Teks Bacaan:
GUNUNGKIDUL – Ramalan Dinas Pertanian dan Pangan (DPP) Pemkab Gunungkidul tentang produksi padi tahun ini terbukti meleset. Dalam angka pragnosa 2019, produksi padi dan palawija tidak sesuai dengan harapan. Jeblok.

Padi sawah dan padi gogo dalam satu tahun ke depan pada lahan seluas 59.197 hektare diramalkan mampu menghasilkan sebanyak 290.527 ton. Tapi, ramalan itu tidak terealisasi.

Periode Januari-April luas lahan padi sawah 7.471 hektare target produksi 43.803 ton.

Sedangkan padi gogo atau tadah hujan dengan luas lahan 41.668. Targetnya mampu menghasilkan 188.381 ton.

Kemudian periode Mei-Agustus, luas lahan 9.490,5 hektare prediksi mengeluarkan hasil 54. 077 ton.

Hanya saja, proyeksi itu mental. Pada musim tanam kedua atau musim hujan ke dua, harapan itu pupus. Areal lahan pertanian dari sebagai wilayah di Bumi Handayani diterjang puso. Data terbaru menyebutkan, luas lahan gagal panen mencapai 1.927 hektare.

Di Kecamatan Gedangsari terdapat 860 hektare lahan mengalami puso. Kecamatan Semin seluas 505 hektare, Ngawen 285 hektare, Karangmojo 47 hektare, Girisubo mencapai 6 hektare, dan Ponjong seluas 10 hektare. Sedang untuk Patuk ada 154 hektare, Wonosari sekitar 2 hektare, Playen sejujmlah 50 hektare, dan Nglipar seluas 8 hektare.

”Fenomena lahan puso sebagai dampak dari anomali cuaca. Musim hujan datang terlambat, musim kemarau datang lebih cepat,” kata Kepala Bidang Tanaman Pangan Dinas Pertanian dan Pangan Gunungkidul Raharjo Yuwono saat dihubungi Kamis (11/7).

Tujuan Tugas:
1. Menurut berita tentang produksi padi di Gunungkidul, kecamatan mana yang memiliki lahan puso paling luas?
2. Tuliskan kembali berita tentang produksi padi di Gunungkidul, mulai dari "Kemudian periode Mei-Agustus, luas" terus ke bawah sampai "mencapai 1.927 hektare.".
3. Tolong lanjutkan berita tentang produksi padi di Gunungkidul, dimulai setelah kalimat terakhirnya.

Data yang Diberikan:
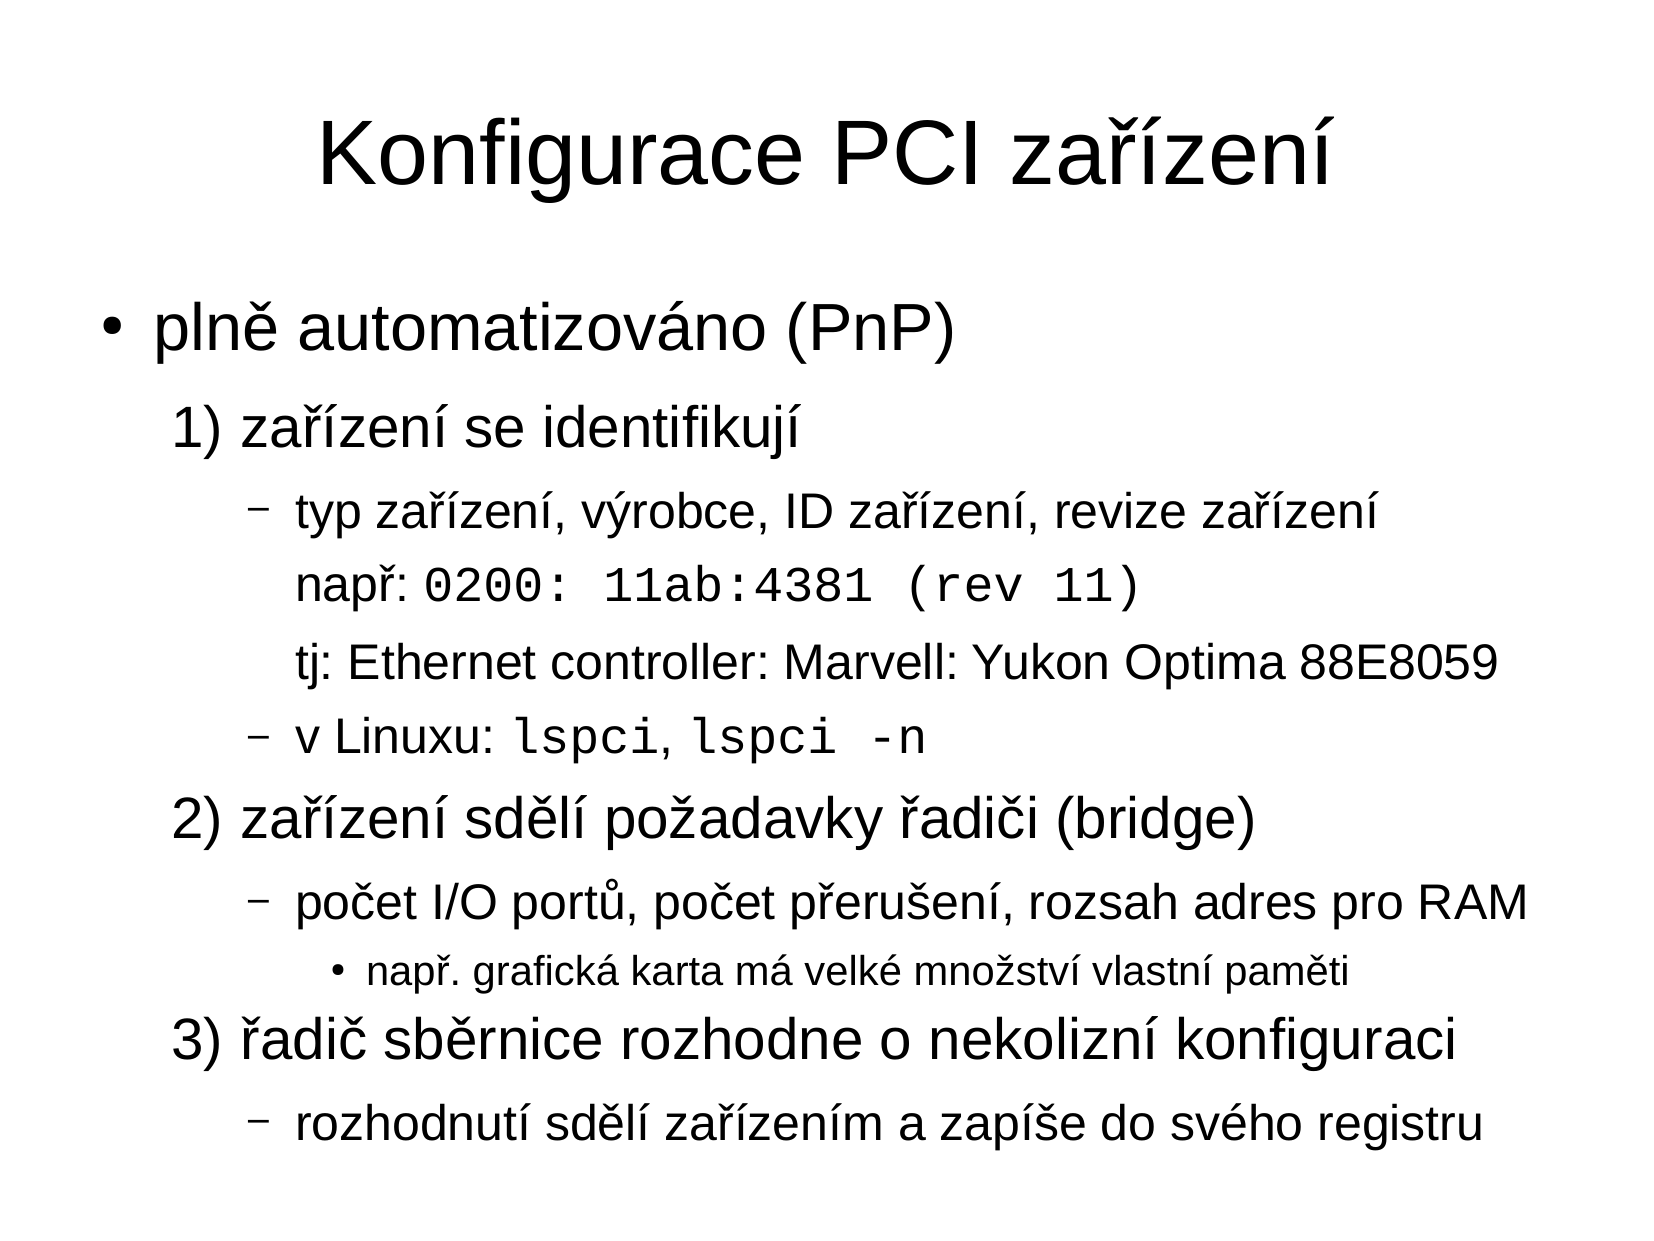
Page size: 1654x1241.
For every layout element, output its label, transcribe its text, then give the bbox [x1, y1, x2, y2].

Jawaban:
1. Kecamatan Gedangsari, dengan 860 hektare lahan puso.

2.
Kemudian periode Mei-Agustus, luas lahan 9.490,5 hektare prediksi mengeluarkan hasil 54. 077 ton.

Hanya saja, proyeksi itu mental. Pada musim tanam kedua atau musim hujan ke dua, harapan itu pupus. Areal lahan pertanian dari sebagai wilayah di Bumi Handayani diterjang puso. Data terbaru menyebutkan, luas lahan gagal panen mencapai 1.927 hektare.

3.
Oleh sebab itu, DPP Gunungkidul mengingatkan petani agar tidak memaksakan diri menanam padi karena dampak kemarau panjang. Terutama petani pemilik sawah tadah hujan.

Petani diminta tidak menanam padi. Diminta menanam palawija atau tanaman lain yang tahan kering.

”Cuaca diperkirakan semakin panas dan puncaknya terjadi Agustus. Pada saat itu diprediksi stok air untuk lahan pertanian dari berbagai sumber seperti sungai, dam, dan waduk mengalami penurunan drastis,” ujarnya.

Saat ini terbilang baru awal musim kemarau. Lahan yang menanam padi masih banyak. Misalnya, di Semin terdapat seluas 15 hektare, Ponjong 90 hektare, Wonosari 3 hektare yakni di Desa Karangtengah dan Pulutan.

”Desa Bejiharjo, Kecamatan Karangmojo, tanam padi seluas 40 hektare,” ungkapnya.

Sedangkan petani di Kecamatan Playen dan Patuk rata-rata sudah beralih menanam palawija. Mereka memilih tidak menanam padi. (gun/amd/zl)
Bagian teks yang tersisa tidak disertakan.